> **Selected excerpt**
Wouldn’t hurt to record it a few times so you can have the landlord listen.  Probably doesn’t have the same sound though.


----------



## MarciKS (Jun 19, 2021)




----------



## MarciKS (Jun 19, 2021)

Jules said:


> Wouldn’t hurt to record it a few times so you can have the landlord listen.  Probably doesn’t have the same sound though.


this thing is a decibel meter. i could keep track of the range.


----------



## Ruthanne (Jun 19, 2021)

I thought this was cute!


----------



## MarciKS (Jun 20, 2021)

morning *drinks *
finally got some sleep. i decided tonight if i hear a peep outta the neighbor after 10 i'm just gonna call it in. i'm done playing games with this old bat. she tells the neighbors i'm a b*tch but i'm not the one disturbing someone at all hours of the day and being so inconsiderate. i tried to be nice when i moved in and she was just hateful so i figured the hell with it. next time she gets robbed or locks herself out she can get one of the other neighbors to help her. since i'm so horrible. *grins & sips*

found a super nice animal crossing group on facebook for once. most of those people are just crazy with all their rules and threats to ban someone from ever coming to their island again. it's like "calm the hell down...it's just a game". *rolls eyes* maybe i can make some new game friends. that would be nice. the other game forum were snobs and they just ignored me so i finally said the hell with it and went elsewhere. 

i found a whole bunch of new designs for stuff for my new island. should be fun.

enjoy the day!


----------



## MarciKS (Jun 20, 2021)

i just purchased that meter. i'm now journaling all the noise for a month. once i get that meter i can measure it and keep track of that as well. she's already been banging around all morning. i'm logging all of it. i won't smack the wall or holler over today. 10 pm gets here i'll just call the police. if i have to i'll continue to call them and i will make note of it in the journal for the landlord. i'm done messing around.


----------



## hollydolly (Jun 20, 2021)

MarciKS said:


> i just purchased that meter. i'm now journaling all the noise for a month. once i get that meter i can measure it and keep track of that as well. she's already been banging around all morning. i'm logging all of it. i won't smack the wall or holler over today. 10 pm gets here i'll just call the police. if i have to i'll continue to call them and i will make note of it in the journal for the landlord. i'm done messing around.


what type of Duplex do you live in... ?..I own a duplex in Spain really a triplex because it has a basement and also a solarium roof...


I can't even imagine renting it out to 2 separate tenants...

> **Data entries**
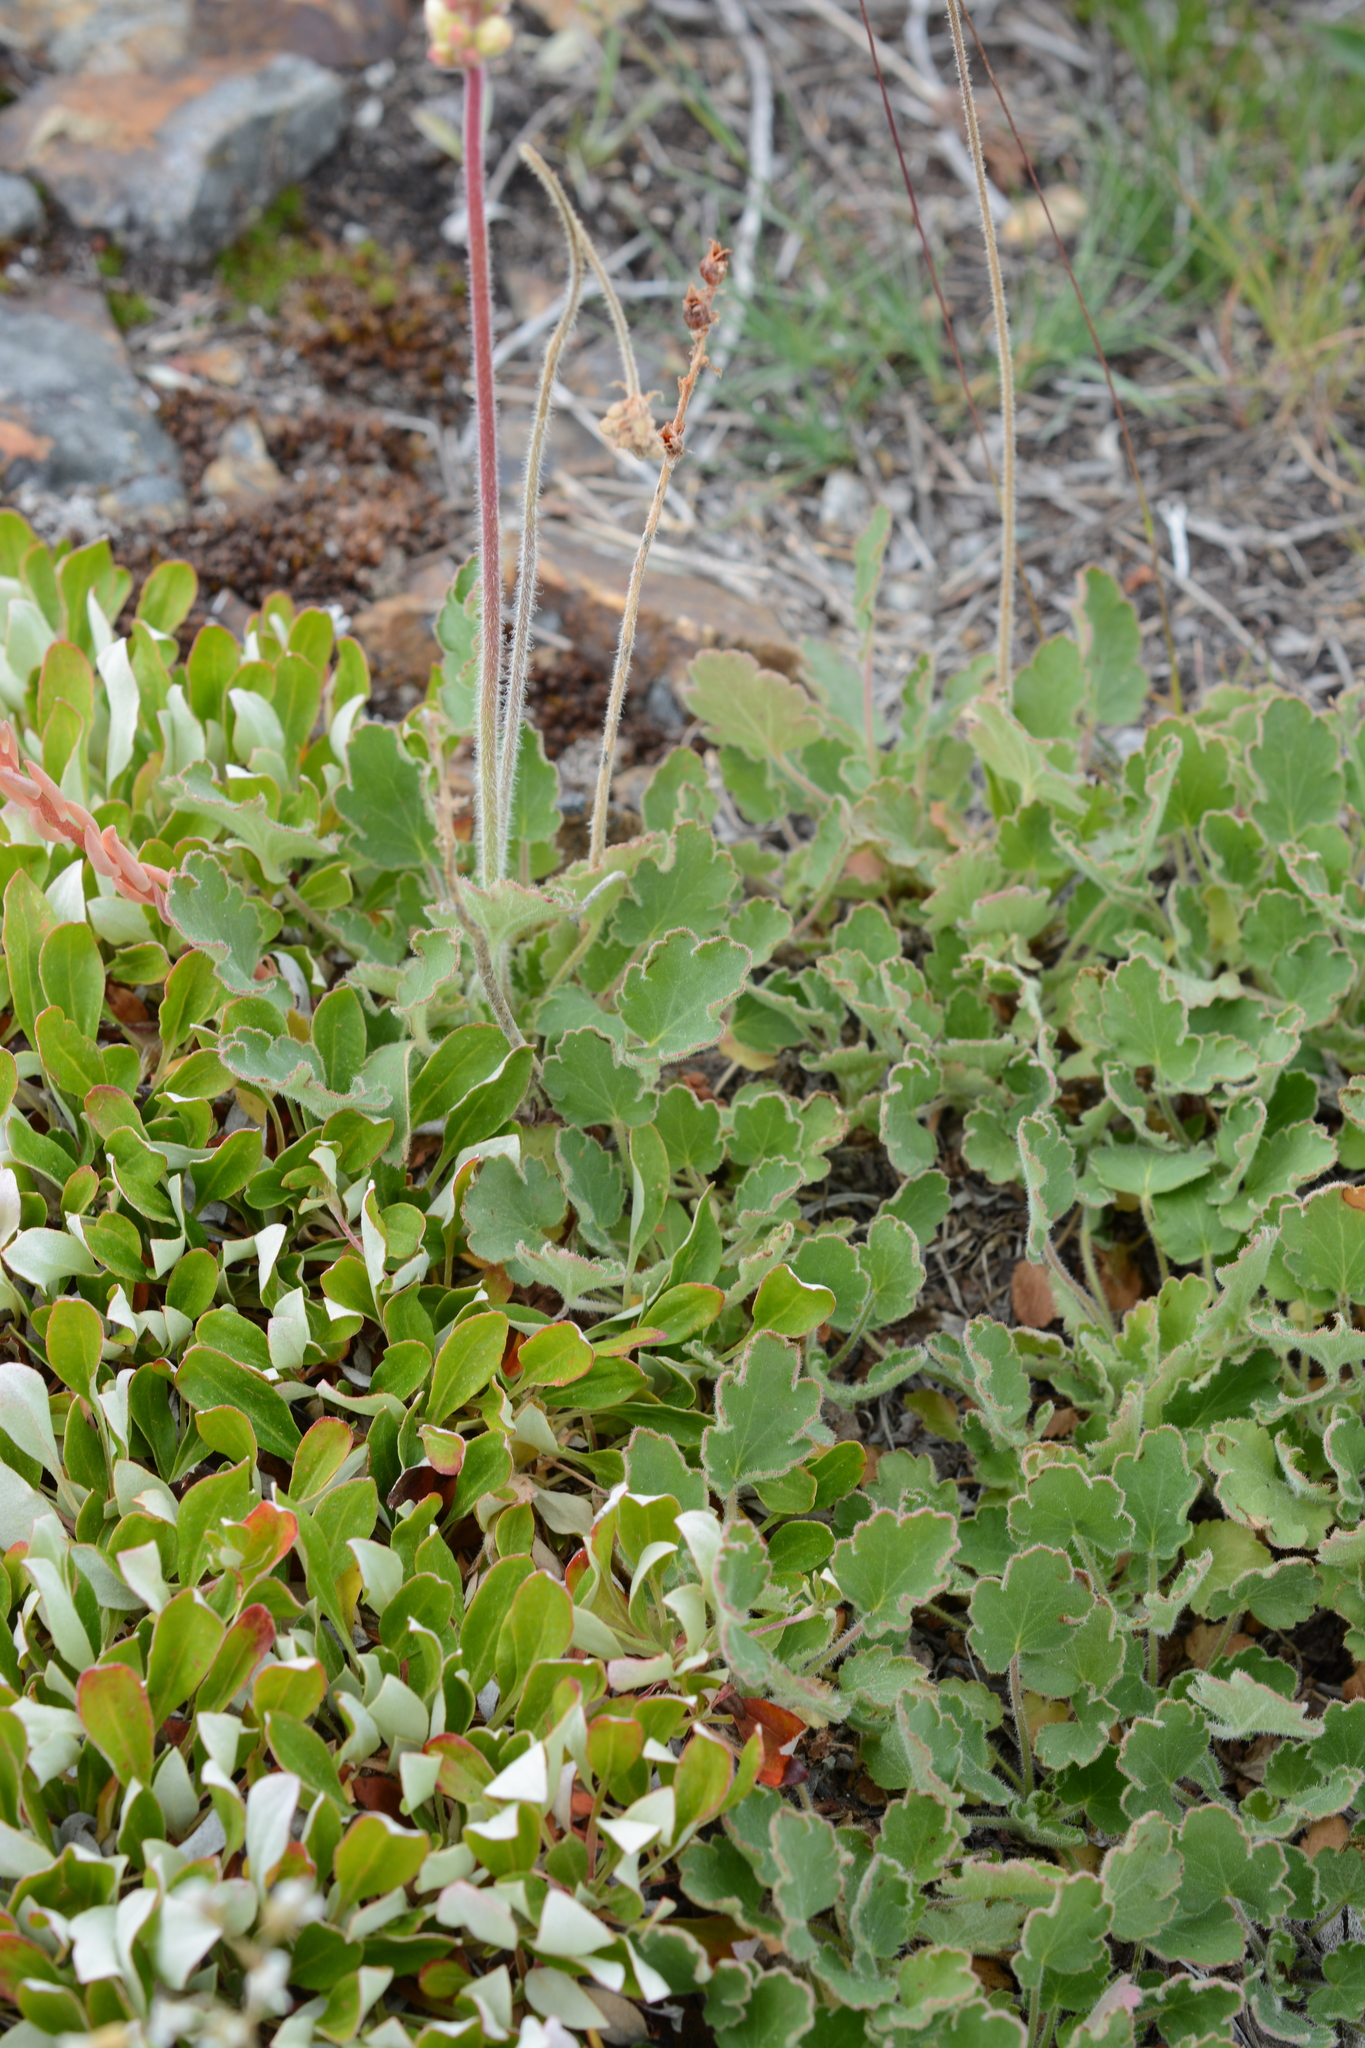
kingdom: Plantae
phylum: Tracheophyta
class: Magnoliopsida
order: Saxifragales
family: Saxifragaceae
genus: Heuchera
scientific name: Heuchera cylindrica
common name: Mat alumroot
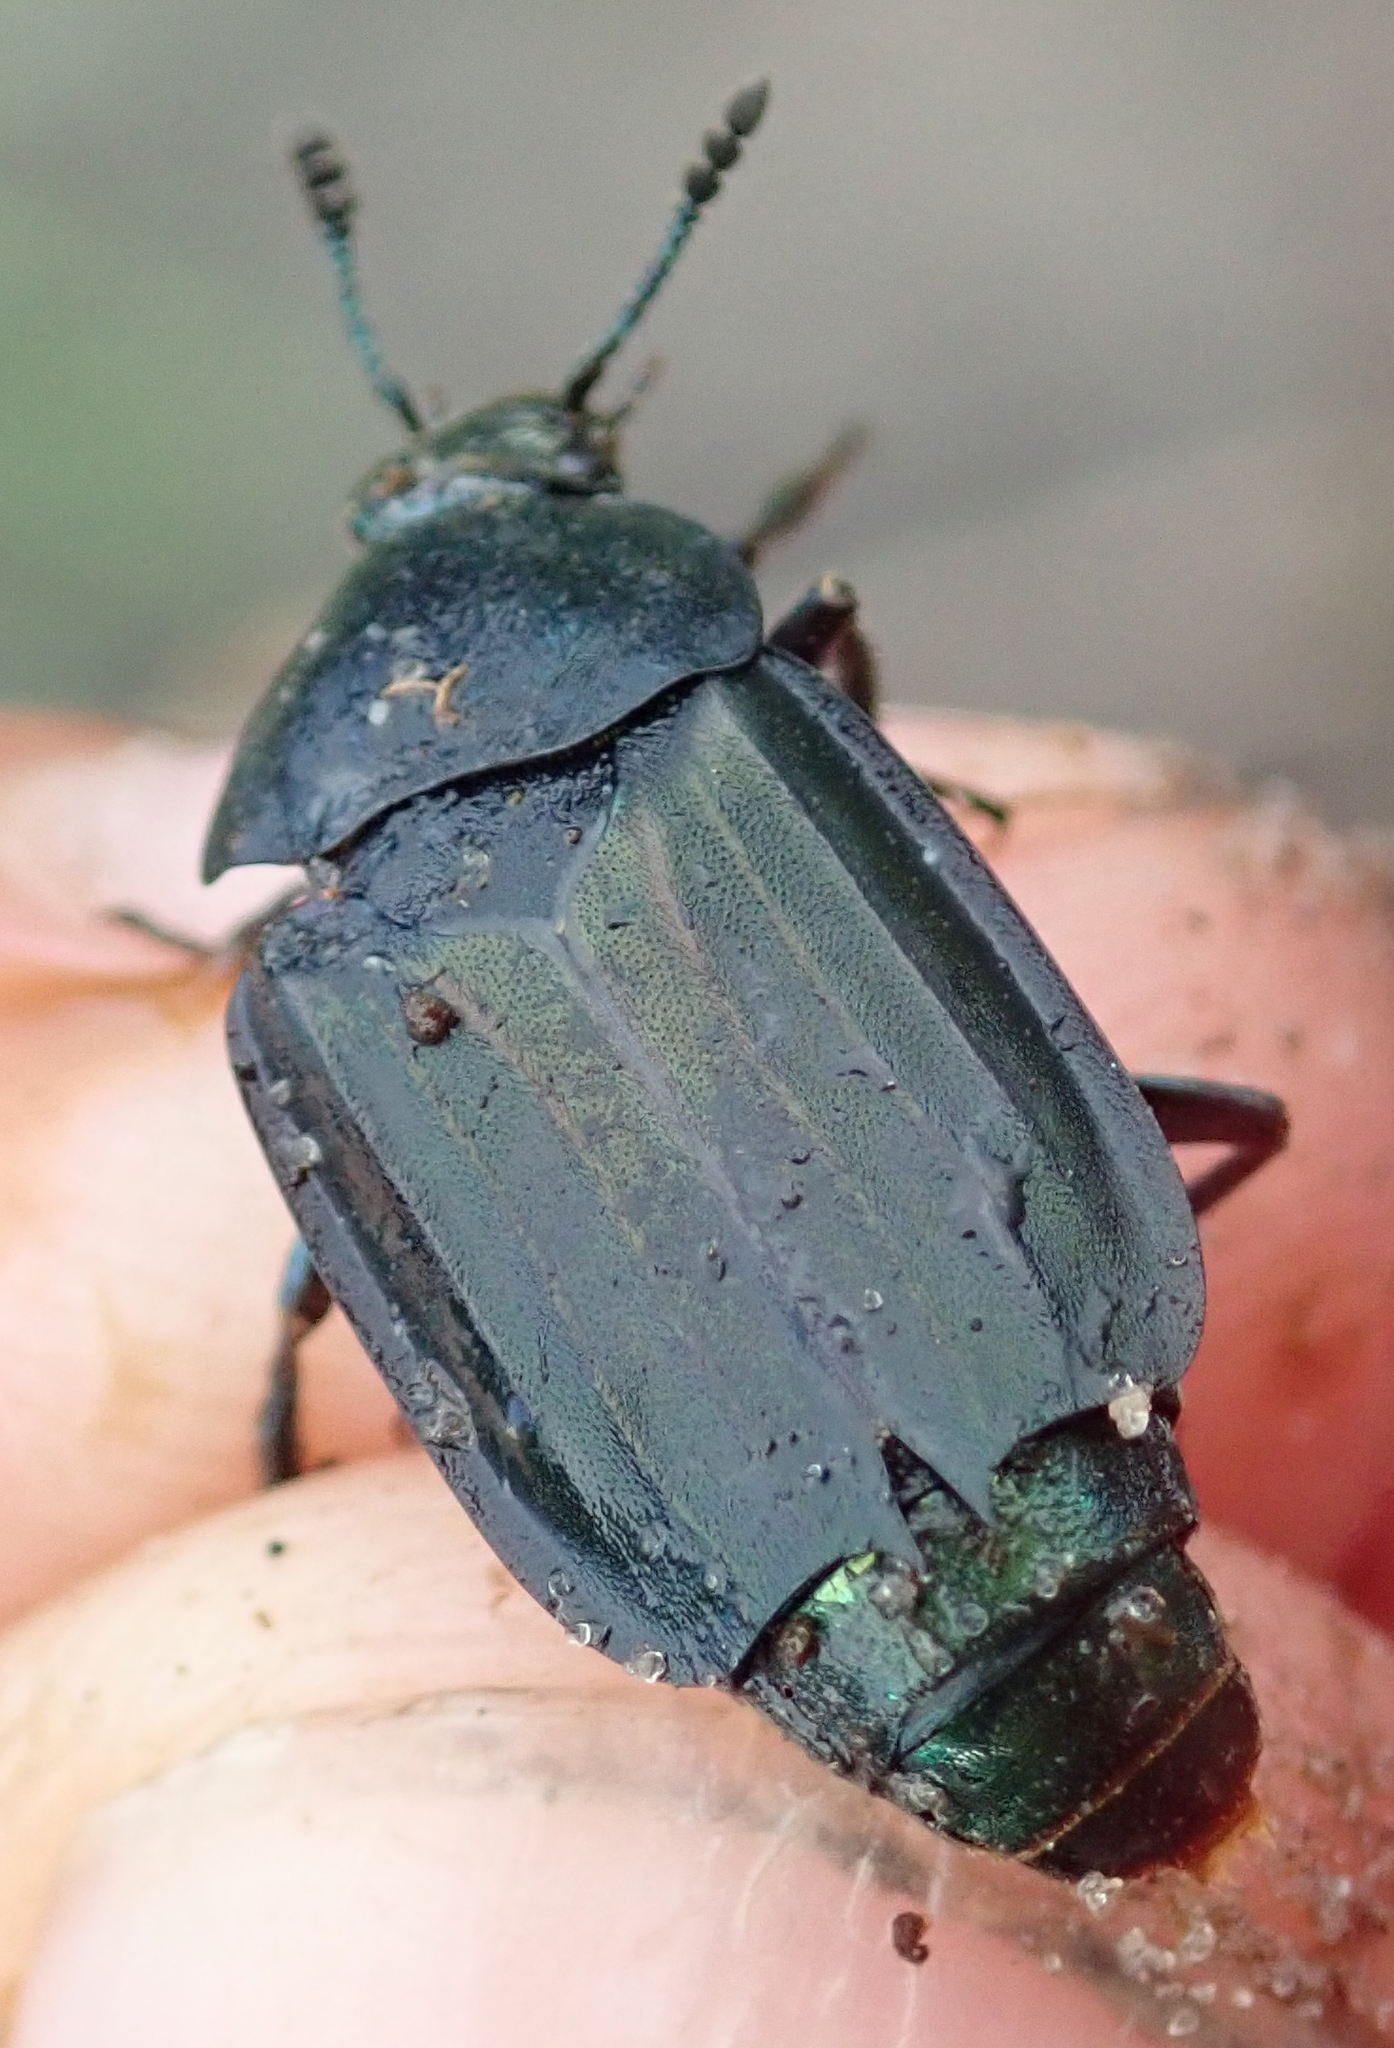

> **Written request 1**
Output everything in the forum thread from "found a super" down to "enjoy the day!".
> **Written request 2**
List every username that appears as the header of a post in the forum thread.
> **Written request 3**
Summarize the forum thread in three sentences.
The records are separate material, apart from the forum thread.

> **Task result 1**
found a super nice animal crossing group on facebook for once. most of those people are just crazy with all their rules and threats to ban someone from ever coming to their island again. it's like "calm the hell down...it's just a game". *rolls eyes* maybe i can make some new game friends. that would be nice. the other game forum were snobs and they just ignored me so i finally said the hell with it and went elsewhere. 

i found a whole bunch of new designs for stuff for my new island. should be fun.

enjoy the day!

> **Task result 2**
MarciKS, Ruthanne, hollydolly

> **Task result 3**
MarciKS has purchased a decibel meter and is journaling a neighbor's noise for a month, planning to call the police after 10 pm and note each call in the journal for the landlord. MarciKS also reports finding a pleasant Animal Crossing group on Facebook and new designs for a new island. In reply, hollydolly asks what type of duplex MarciKS lives in and mentions owning a duplex in Spain.